Accounts Rendered, 1700-1714
Kenneth Woodbridge describes the letters of Sir Richard Hoare, Banker, Goldsmith and Lord Mayor of London, to his sons.
On January 23rd, 1700, Richard Hoare, who described himself as Banker and Goldsmith, wrote to Scudamore and Henshaw at Genoa concerning his son John, who, for a consideration of £300, had been placed with them to be educated in the Turkey trade:
‘I hope my son will behave himself with that industry and application to your business that it will be to your content and to my satisfaction.’ ‘The death of the late King of Spain,’ he continued, ‘has occasioned an opinion in most people with us that a war this year or next will break out, [and that] the French King and King of Spain will do all the prejudice they can to the English Merchants and their effects in all places where they can attack them.’ ‘I heartily wish that... peace may long continue in Europe ... but at present the general apprehension of a war has made many of our best merchants to desist of sending goods abroad, in so much that most of our woollen manufactures are fallen very considerably.’

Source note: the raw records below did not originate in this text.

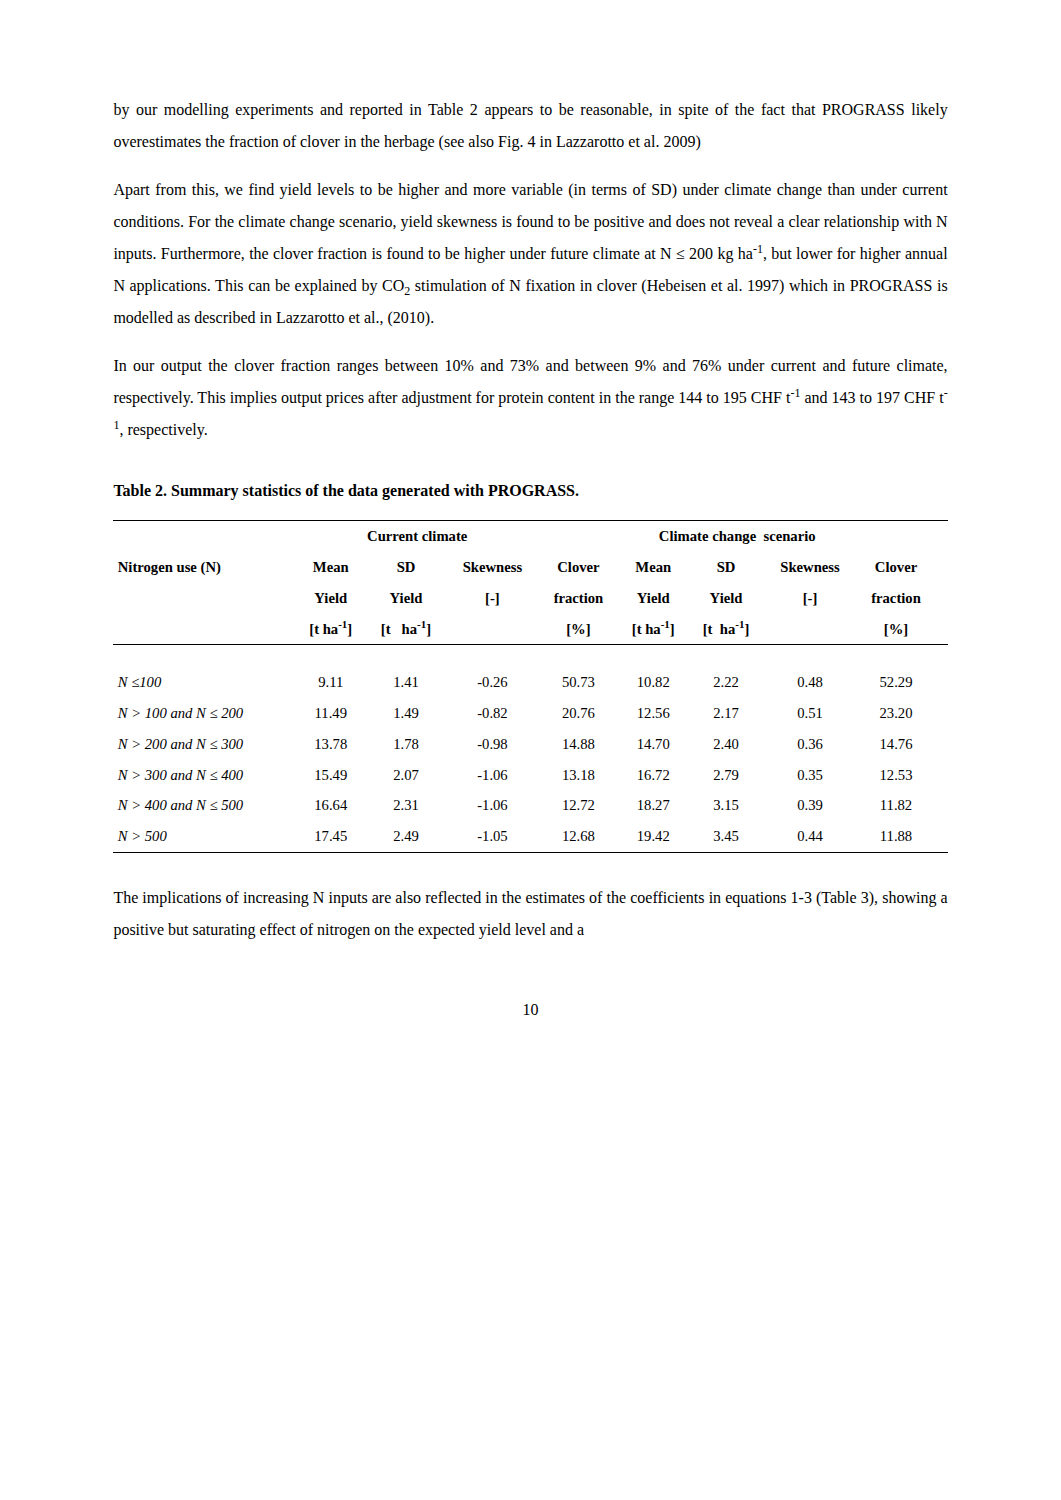by our modelling experiments and reported in Table 2 appears to be reasonable, in spite of the fact that PROGRASS likely overestimates the fraction of clover in the herbage (see also Fig. 4 in Lazzarotto et al. 2009)
Apart from this, we find yield levels to be higher and more variable (in terms of SD) under climate change than under current conditions. For the climate change scenario, yield skewness is found to be positive and does not reveal a clear relationship with N inputs. Furthermore, the clover fraction is found to be higher under future climate at N ≤ 200 kg ha-1, but lower for higher annual N applications. This can be explained by CO2 stimulation of N fixation in clover (Hebeisen et al. 1997) which in PROGRASS is modelled as described in Lazzarotto et al., (2010).
In our output the clover fraction ranges between 10% and 73% and between 9% and 76% under current and future climate, respectively. This implies output prices after adjustment for protein content in the range 144 to 195 CHF t-1 and 143 to 197 CHF t-1, respectively.
Table 2. Summary statistics of the data generated with PROGRASS.
| | Current climate | Climate change scenario | |
| --- | --- | --- | --- |
| Nitrogen use (N) | Mean | SD | Skewness | Clover | Mean | SD | Skewness | Clover | |
| | Yield | Yield | [-] | fraction | Yield | Yield | [-] | fraction | |
| | [t ha -1 ] | [t ha -1 ] | | [%] | [t ha -1 ] | [t ha -1 ] | | [%] | |
| N ≤100 | 9.11 | 1.41 | -0.26 | 50.73 | 10.82 | 2.22 | 0.48 | 52.29 | |
| N > 100 and N ≤ 200 | 11.49 | 1.49 | -0.82 | 20.76 | 12.56 | 2.17 | 0.51 | 23.20 | |
| N > 200 and N ≤ 300 | 13.78 | 1.78 | -0.98 | 14.88 | 14.70 | 2.40 | 0.36 | 14.76 | |
| N > 300 and N ≤ 400 | 15.49 | 2.07 | -1.06 | 13.18 | 16.72 | 2.79 | 0.35 | 12.53 | |
| N > 400 and N ≤ 500 | 16.64 | 2.31 | -1.06 | 12.72 | 18.27 | 3.15 | 0.39 | 11.82 | |
| N > 500 | 17.45 | 2.49 | -1.05 | 12.68 | 19.42 | 3.45 | 0.44 | 11.88 | |
The implications of increasing N inputs are also reflected in the estimates of the coefficients in equations 1-3 (Table 3), showing a positive but saturating effect of nitrogen on the expected yield level and a
10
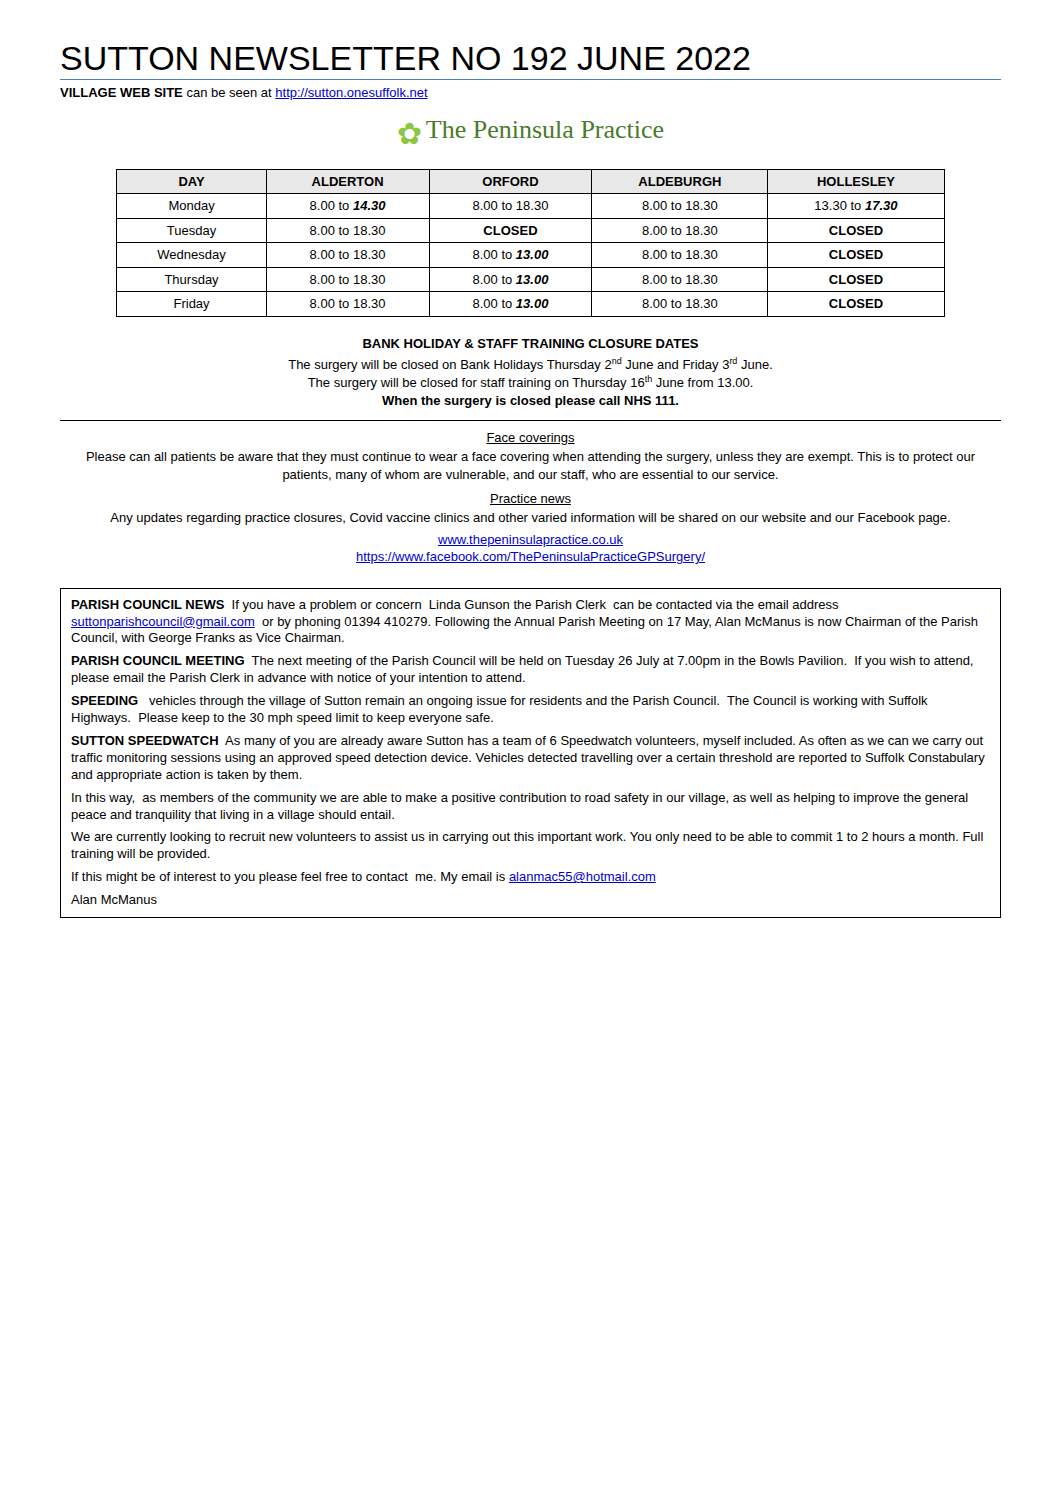SUTTON NEWSLETTER NO 192 JUNE 2022
VILLAGE WEB SITE can be seen at http://sutton.onesuffolk.net
✿The Peninsula Practice
| DAY | ALDERTON | ORFORD | ALDEBURGH | HOLLESLEY |
| --- | --- | --- | --- | --- |
| Monday | 8.00 to 14.30 | 8.00 to 18.30 | 8.00 to 18.30 | 13.30 to 17.30 |
| Tuesday | 8.00 to 18.30 | CLOSED | 8.00 to 18.30 | CLOSED |
| Wednesday | 8.00 to 18.30 | 8.00 to 13.00 | 8.00 to 18.30 | CLOSED |
| Thursday | 8.00 to 18.30 | 8.00 to 13.00 | 8.00 to 18.30 | CLOSED |
| Friday | 8.00 to 18.30 | 8.00 to 13.00 | 8.00 to 18.30 | CLOSED |
BANK HOLIDAY & STAFF TRAINING CLOSURE DATES
The surgery will be closed on Bank Holidays Thursday 2nd June and Friday 3rd June.
The surgery will be closed for staff training on Thursday 16th June from 13.00.
When the surgery is closed please call NHS 111.
Face coverings
Please can all patients be aware that they must continue to wear a face covering when attending the surgery, unless they are exempt. This is to protect our patients, many of whom are vulnerable, and our staff, who are essential to our service.
Practice news
Any updates regarding practice closures, Covid vaccine clinics and other varied information will be shared on our website and our Facebook page.
www.thepeninsulapractice.co.uk
https://www.facebook.com/ThePeninsulaPracticeGPSurgery/
PARISH COUNCIL NEWS If you have a problem or concern Linda Gunson the Parish Clerk can be contacted via the email address suttonparishcouncil@gmail.com or by phoning 01394 410279. Following the Annual Parish Meeting on 17 May, Alan McManus is now Chairman of the Parish Council, with George Franks as Vice Chairman.
PARISH COUNCIL MEETING The next meeting of the Parish Council will be held on Tuesday 26 July at 7.00pm in the Bowls Pavilion. If you wish to attend, please email the Parish Clerk in advance with notice of your intention to attend.
SPEEDING vehicles through the village of Sutton remain an ongoing issue for residents and the Parish Council. The Council is working with Suffolk Highways. Please keep to the 30 mph speed limit to keep everyone safe.
SUTTON SPEEDWATCH As many of you are already aware Sutton has a team of 6 Speedwatch volunteers, myself included. As often as we can we carry out traffic monitoring sessions using an approved speed detection device. Vehicles detected travelling over a certain threshold are reported to Suffolk Constabulary and appropriate action is taken by them.
In this way, as members of the community we are able to make a positive contribution to road safety in our village, as well as helping to improve the general peace and tranquility that living in a village should entail.
We are currently looking to recruit new volunteers to assist us in carrying out this important work. You only need to be able to commit 1 to 2 hours a month. Full training will be provided.
If this might be of interest to you please feel free to contact me. My email is alanmac55@hotmail.com
Alan McManus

George Henshaw, besides his interest as a merchant, was also British Consul at Genoa. Richard Hoare, although mainly concerned as a banker, had business interests which extended considerably beyond what we now understand by this term. He had been apprenticed to a goldsmith at the age of seventeen, and in 1672 was established in business at the Golden Bottle, Cheapside, later moving to Fleet Street where the firm of Hoare has flourished ever since.